▶ [Your assignment] State, as a number alone, how many lines of the entries contain the word "Cheng".

The data START

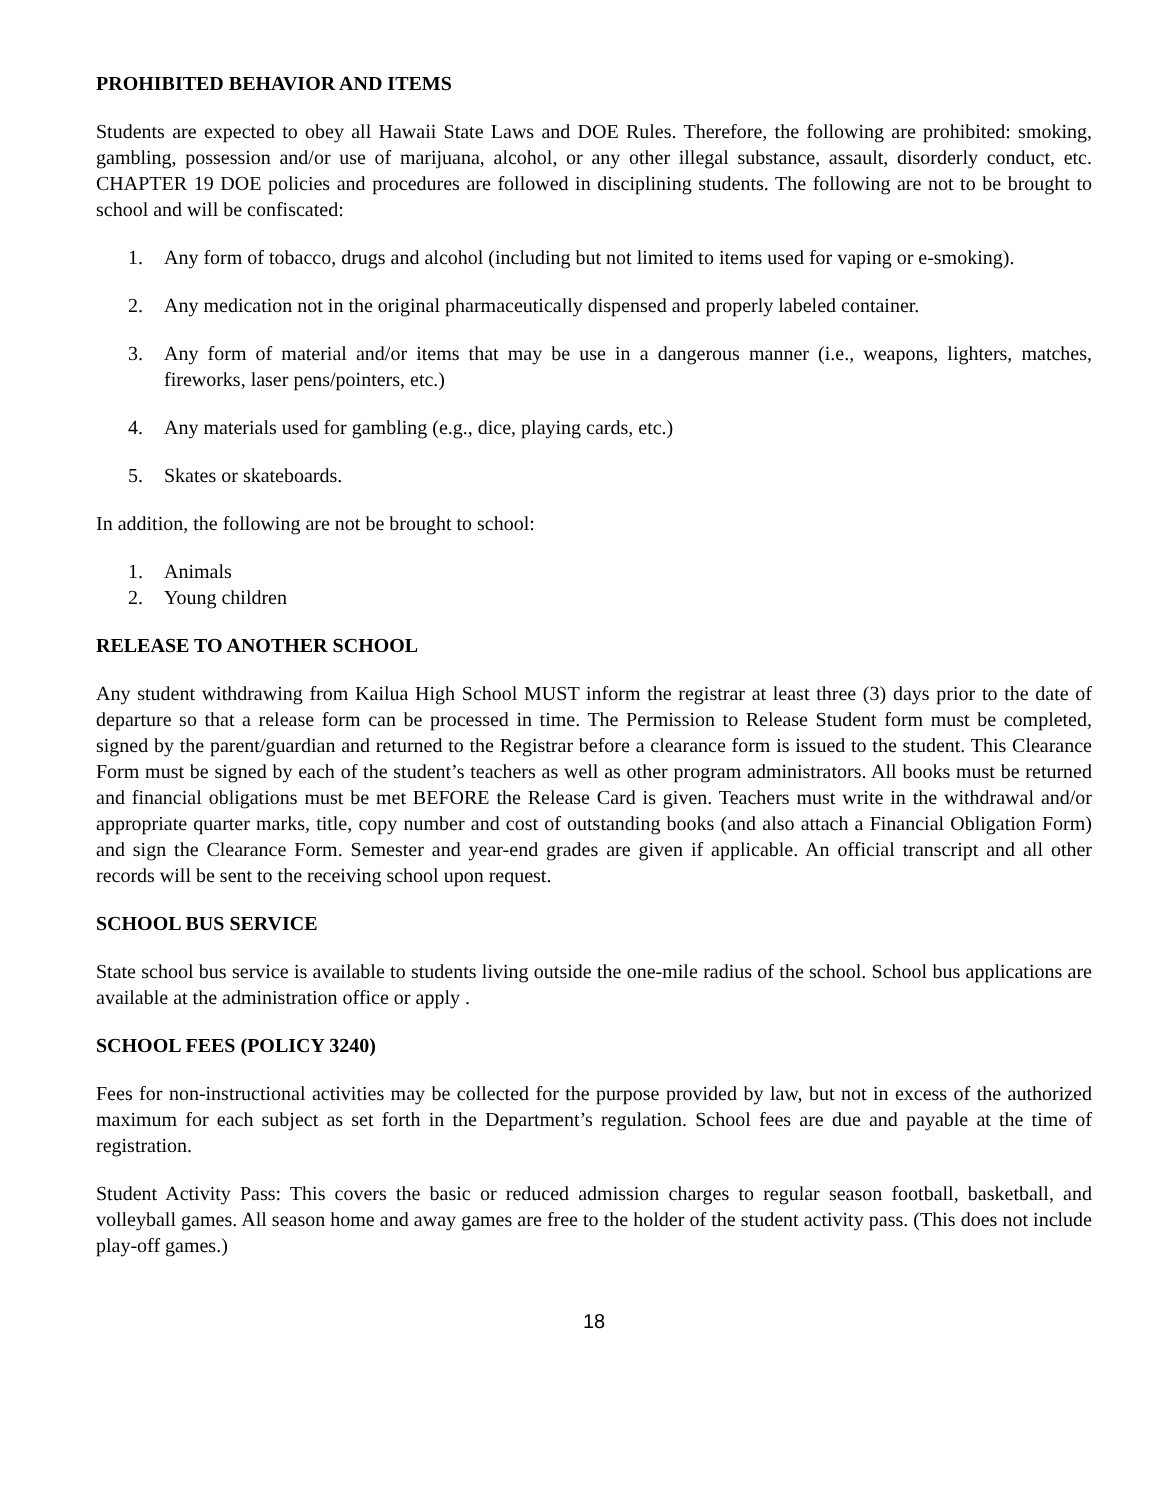PROHIBITED BEHAVIOR AND ITEMS
Students are expected to obey all Hawaii State Laws and DOE Rules. Therefore, the following are prohibited: smoking, gambling, possession and/or use of marijuana, alcohol, or any other illegal substance, assault, disorderly conduct, etc. CHAPTER 19 DOE policies and procedures are followed in disciplining students. The following are not to be brought to school and will be confiscated:
1. Any form of tobacco, drugs and alcohol (including but not limited to items used for vaping or e-smoking).
2. Any medication not in the original pharmaceutically dispensed and properly labeled container.
3. Any form of material and/or items that may be use in a dangerous manner (i.e., weapons, lighters, matches, fireworks, laser pens/pointers, etc.)
4. Any materials used for gambling (e.g., dice, playing cards, etc.)
5. Skates or skateboards.
In addition, the following are not be brought to school:
1. Animals
2. Young children
RELEASE TO ANOTHER SCHOOL
Any student withdrawing from Kailua High School MUST inform the registrar at least three (3) days prior to the date of departure so that a release form can be processed in time. The Permission to Release Student form must be completed, signed by the parent/guardian and returned to the Registrar before a clearance form is issued to the student. This Clearance Form must be signed by each of the student’s teachers as well as other program administrators. All books must be returned and financial obligations must be met BEFORE the Release Card is given. Teachers must write in the withdrawal and/or appropriate quarter marks, title, copy number and cost of outstanding books (and also attach a Financial Obligation Form) and sign the Clearance Form. Semester and year-end grades are given if applicable. An official transcript and all other records will be sent to the receiving school upon request.
SCHOOL BUS SERVICE
State school bus service is available to students living outside the one-mile radius of the school. School bus applications are available at the administration office or apply .
SCHOOL FEES (POLICY 3240)
Fees for non-instructional activities may be collected for the purpose provided by law, but not in excess of the authorized maximum for each subject as set forth in the Department’s regulation. School fees are due and payable at the time of registration.
Student Activity Pass: This covers the basic or reduced admission charges to regular season football, basketball, and volleyball games. All season home and away games are free to the holder of the student activity pass. (This does not include play-off games.)
18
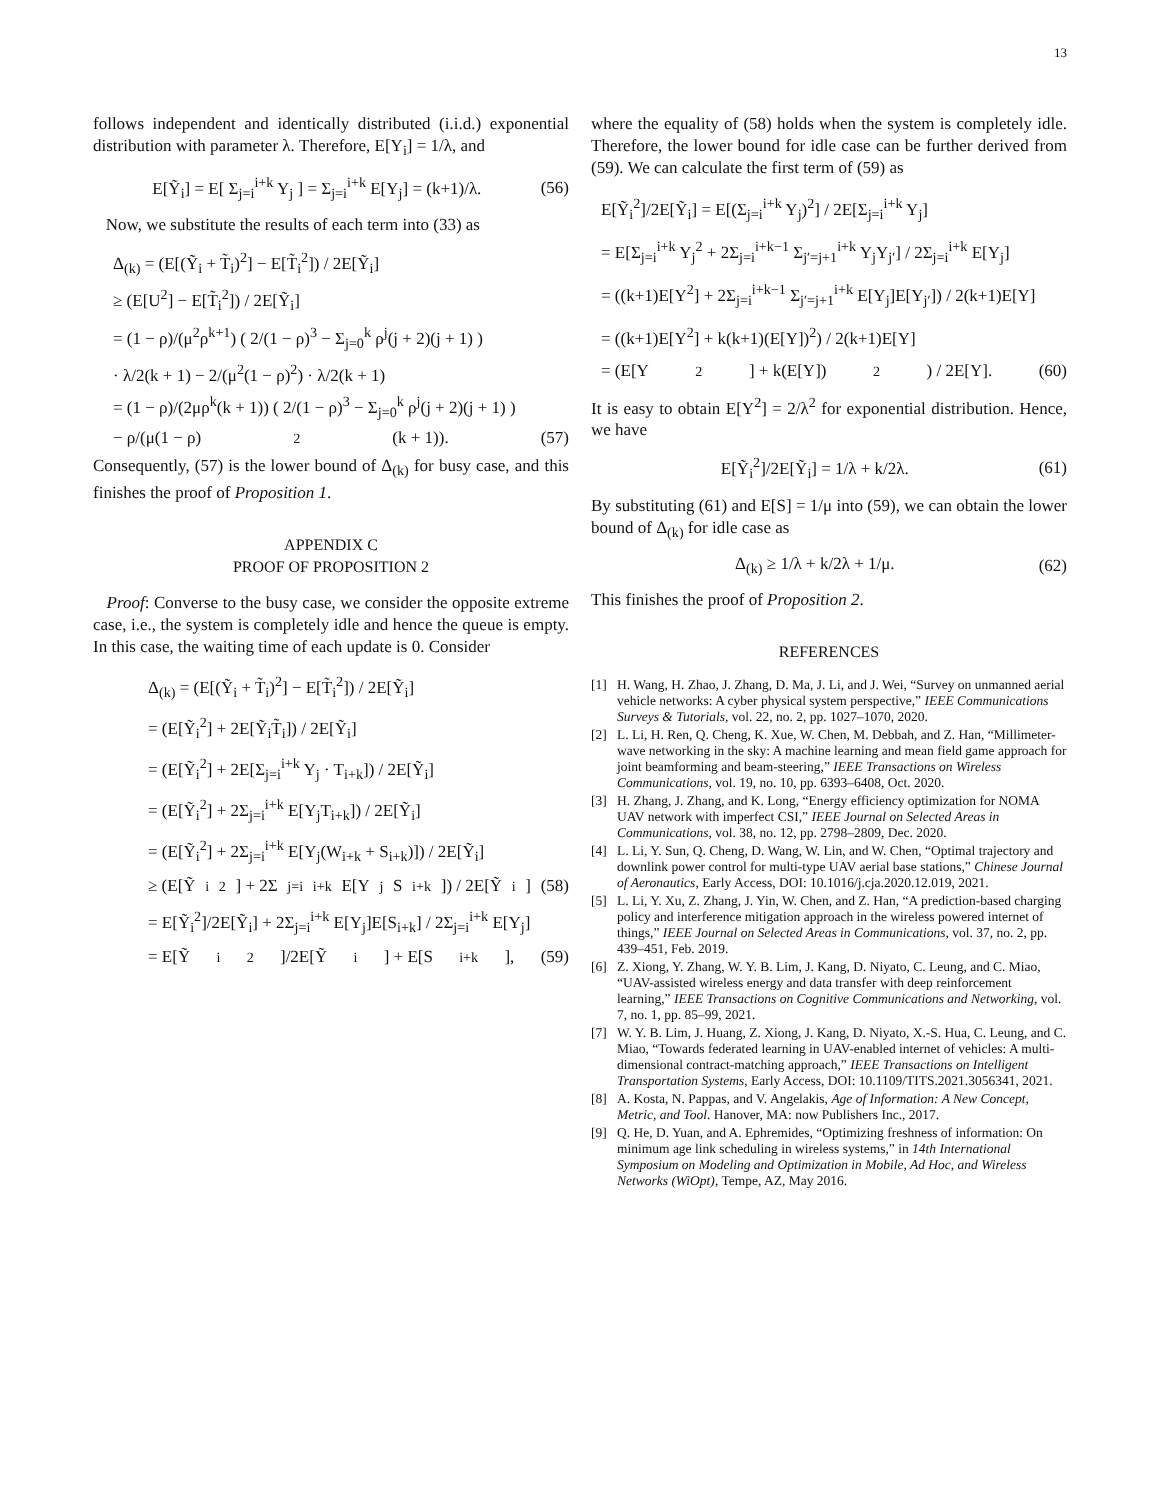13
follows independent and identically distributed (i.i.d.) exponential distribution with parameter λ. Therefore, E[Y<sub>i</sub>] = 1/λ, and
E[Ỹ<sub>i</sub>] = E[ Σ<sub>j=i</sub><sup>i+k</sup> Y<sub>j</sub> ] = Σ<sub>j=i</sub><sup>i+k</sup> E[Y<sub>j</sub>] = (k+1)/λ. (56)
Now, we substitute the results of each term into (33) as
Δ<sub>(k)</sub> = (E[(Ỹ<sub>i</sub> + T̃<sub>i</sub>)<sup>2</sup>] − E[T̃<sub>i</sub><sup>2</sup>]) / 2E[Ỹ<sub>i</sub>]
≥ (E[U<sup>2</sup>] − E[T̃<sub>i</sub><sup>2</sup>]) / 2E[Ỹ<sub>i</sub>]
= (1 − ρ)/(μ<sup>2</sup>ρ<sup>k+1</sup>) ( 2/(1 − ρ)<sup>3</sup> − Σ<sub>j=0</sub><sup>k</sup> ρ<sup>j</sup>(j + 2)(j + 1) )
· λ/2(k + 1) − 2/(μ<sup>2</sup>(1 − ρ)<sup>2</sup>) · λ/2(k + 1)
= (1 − ρ)/(2μρ<sup>k</sup>(k + 1)) ( 2/(1 − ρ)<sup>3</sup> − Σ<sub>j=0</sub><sup>k</sup> ρ<sup>j</sup>(j + 2)(j + 1) )
− ρ/(μ(1 − ρ)<sup>2</sup>(k + 1)). (57)
Consequently, (57) is the lower bound of Δ<sub>(k)</sub> for busy case, and this finishes the proof of Proposition 1.
APPENDIX C
PROOF OF PROPOSITION 2
Proof: Converse to the busy case, we consider the opposite extreme case, i.e., the system is completely idle and hence the queue is empty. In this case, the waiting time of each update is 0. Consider
Δ<sub>(k)</sub> = (E[(Ỹ<sub>i</sub> + T̃<sub>i</sub>)<sup>2</sup>] − E[T̃<sub>i</sub><sup>2</sup>]) / 2E[Ỹ<sub>i</sub>]
= (E[Ỹ<sub>i</sub><sup>2</sup>] + 2E[Ỹ<sub>i</sub>T̃<sub>i</sub>]) / 2E[Ỹ<sub>i</sub>]
= (E[Ỹ<sub>i</sub><sup>2</sup>] + 2E[Σ<sub>j=i</sub><sup>i+k</sup> Y<sub>j</sub> · T<sub>i+k</sub>]) / 2E[Ỹ<sub>i</sub>]
= (E[Ỹ<sub>i</sub><sup>2</sup>] + 2Σ<sub>j=i</sub><sup>i+k</sup> E[Y<sub>j</sub>T<sub>i+k</sub>]) / 2E[Ỹ<sub>i</sub>]
= (E[Ỹ<sub>i</sub><sup>2</sup>] + 2Σ<sub>j=i</sub><sup>i+k</sup> E[Y<sub>j</sub>(W<sub>i+k</sub> + S<sub>i+k</sub>)]) / 2E[Ỹ<sub>i</sub>]
≥ (E[Ỹ<sub>i</sub><sup>2</sup>] + 2Σ<sub>j=i</sub><sup>i+k</sup> E[Y<sub>j</sub>S<sub>i+k</sub>]) / 2E[Ỹ<sub>i</sub>] (58)
= E[Ỹ<sub>i</sub><sup>2</sup>]/2E[Ỹ<sub>i</sub>] + 2Σ<sub>j=i</sub><sup>i+k</sup> E[Y<sub>j</sub>]E[S<sub>i+k</sub>] / 2Σ<sub>j=i</sub><sup>i+k</sup> E[Y<sub>j</sub>]
= E[Ỹ<sub>i</sub><sup>2</sup>]/2E[Ỹ<sub>i</sub>] + E[S<sub>i+k</sub>], (59)
where the equality of (58) holds when the system is completely idle. Therefore, the lower bound for idle case can be further derived from (59). We can calculate the first term of (59) as
E[Ỹ<sub>i</sub><sup>2</sup>]/2E[Ỹ<sub>i</sub>] = E[(Σ<sub>j=i</sub><sup>i+k</sup> Y<sub>j</sub>)<sup>2</sup>] / 2E[Σ<sub>j=i</sub><sup>i+k</sup> Y<sub>j</sub>]
= E[Σ<sub>j=i</sub><sup>i+k</sup> Y<sub>j</sub><sup>2</sup> + 2Σ<sub>j=i</sub><sup>i+k−1</sup> Σ<sub>j′=j+1</sub><sup>i+k</sup> Y<sub>j</sub>Y<sub>j′</sub>] / 2Σ<sub>j=i</sub><sup>i+k</sup> E[Y<sub>j</sub>]
= ((k+1)E[Y<sup>2</sup>] + 2Σ<sub>j=i</sub><sup>i+k−1</sup> Σ<sub>j′=j+1</sub><sup>i+k</sup> E[Y<sub>j</sub>]E[Y<sub>j′</sub>]) / 2(k+1)E[Y]
= ((k+1)E[Y<sup>2</sup>] + k(k+1)(E[Y])<sup>2</sup>) / 2(k+1)E[Y]
= (E[Y<sup>2</sup>] + k(E[Y])<sup>2</sup>) / 2E[Y]. (60)
It is easy to obtain E[Y<sup>2</sup>] = 2/λ<sup>2</sup> for exponential distribution. Hence, we have
E[Ỹ<sub>i</sub><sup>2</sup>]/2E[Ỹ<sub>i</sub>] = 1/λ + k/2λ. (61)
By substituting (61) and E[S] = 1/μ into (59), we can obtain the lower bound of Δ<sub>(k)</sub> for idle case as
Δ<sub>(k)</sub> ≥ 1/λ + k/2λ + 1/μ. (62)
This finishes the proof of Proposition 2.
REFERENCES
[1] H. Wang, H. Zhao, J. Zhang, D. Ma, J. Li, and J. Wei, “Survey on unmanned aerial vehicle networks: A cyber physical system perspective,” IEEE Communications Surveys & Tutorials, vol. 22, no. 2, pp. 1027–1070, 2020.
[2] L. Li, H. Ren, Q. Cheng, K. Xue, W. Chen, M. Debbah, and Z. Han, “Millimeter-wave networking in the sky: A machine learning and mean field game approach for joint beamforming and beam-steering,” IEEE Transactions on Wireless Communications, vol. 19, no. 10, pp. 6393–6408, Oct. 2020.
[3] H. Zhang, J. Zhang, and K. Long, “Energy efficiency optimization for NOMA UAV network with imperfect CSI,” IEEE Journal on Selected Areas in Communications, vol. 38, no. 12, pp. 2798–2809, Dec. 2020.
[4] L. Li, Y. Sun, Q. Cheng, D. Wang, W. Lin, and W. Chen, “Optimal trajectory and downlink power control for multi-type UAV aerial base stations,” Chinese Journal of Aeronautics, Early Access, DOI: 10.1016/j.cja.2020.12.019, 2021.
[5] L. Li, Y. Xu, Z. Zhang, J. Yin, W. Chen, and Z. Han, “A prediction-based charging policy and interference mitigation approach in the wireless powered internet of things,” IEEE Journal on Selected Areas in Communications, vol. 37, no. 2, pp. 439–451, Feb. 2019.
[6] Z. Xiong, Y. Zhang, W. Y. B. Lim, J. Kang, D. Niyato, C. Leung, and C. Miao, “UAV-assisted wireless energy and data transfer with deep reinforcement learning,” IEEE Transactions on Cognitive Communications and Networking, vol. 7, no. 1, pp. 85–99, 2021.
[7] W. Y. B. Lim, J. Huang, Z. Xiong, J. Kang, D. Niyato, X.-S. Hua, C. Leung, and C. Miao, “Towards federated learning in UAV-enabled internet of vehicles: A multi-dimensional contract-matching approach,” IEEE Transactions on Intelligent Transportation Systems, Early Access, DOI: 10.1109/TITS.2021.3056341, 2021.
[8] A. Kosta, N. Pappas, and V. Angelakis, Age of Information: A New Concept, Metric, and Tool. Hanover, MA: now Publishers Inc., 2017.
[9] Q. He, D. Yuan, and A. Ephremides, “Optimizing freshness of information: On minimum age link scheduling in wireless systems,” in 14th International Symposium on Modeling and Optimization in Mobile, Ad Hoc, and Wireless Networks (WiOpt), Tempe, AZ, May 2016.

The data END

▶ [Result] 2